▶ PROMPT:
Keep every line of the data below that has the string "scroll" and present those lines.

▶ INFORMATION GIVEN:
[Start of section]

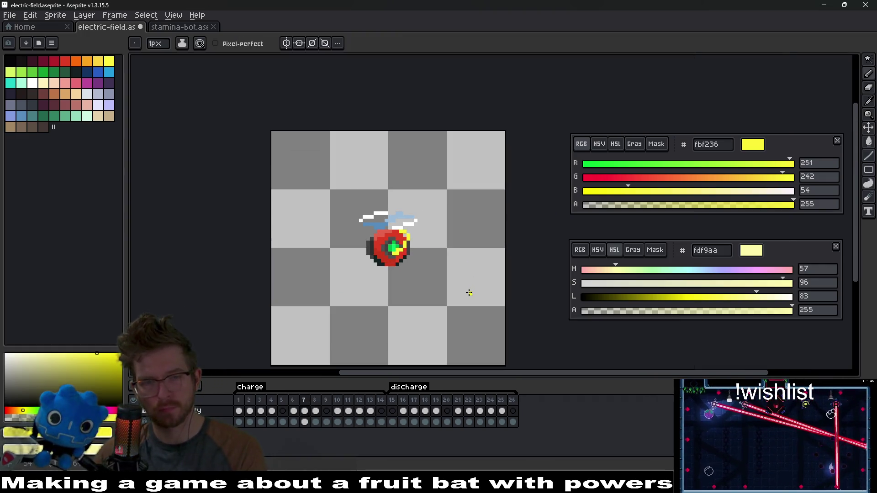
- Insert new empty frames after frame 9 and preview the animation, stopping on frame 9
left_click(327, 409)
key("alt+b")
key("alt+b")
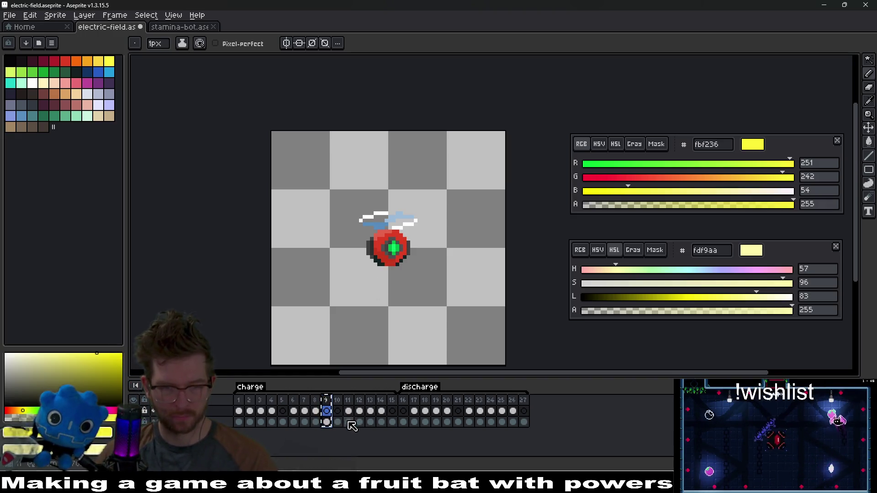
scroll(400, 254, "up", 3)
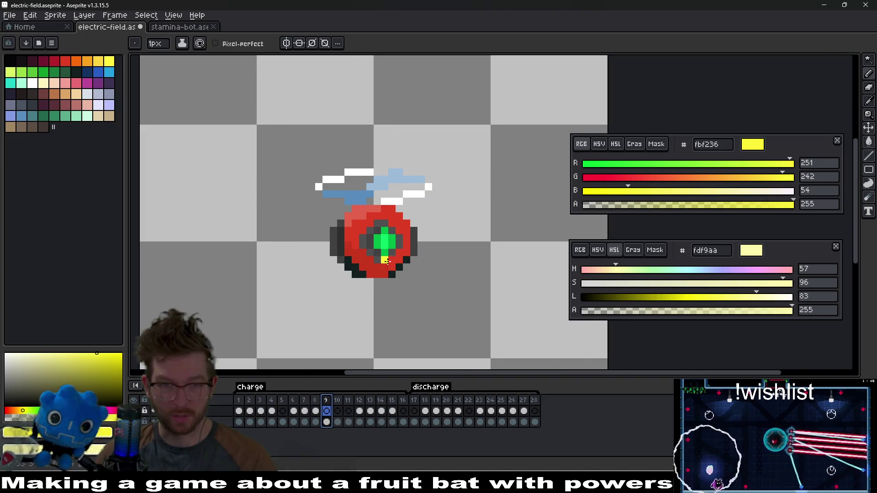
scroll(400, 253, "up", 1)
key("Return")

[End of section]

▶ RESPONSE FOR THIS EXERCISE:
scroll(400, 254, "up", 3)
scroll(400, 253, "up", 1)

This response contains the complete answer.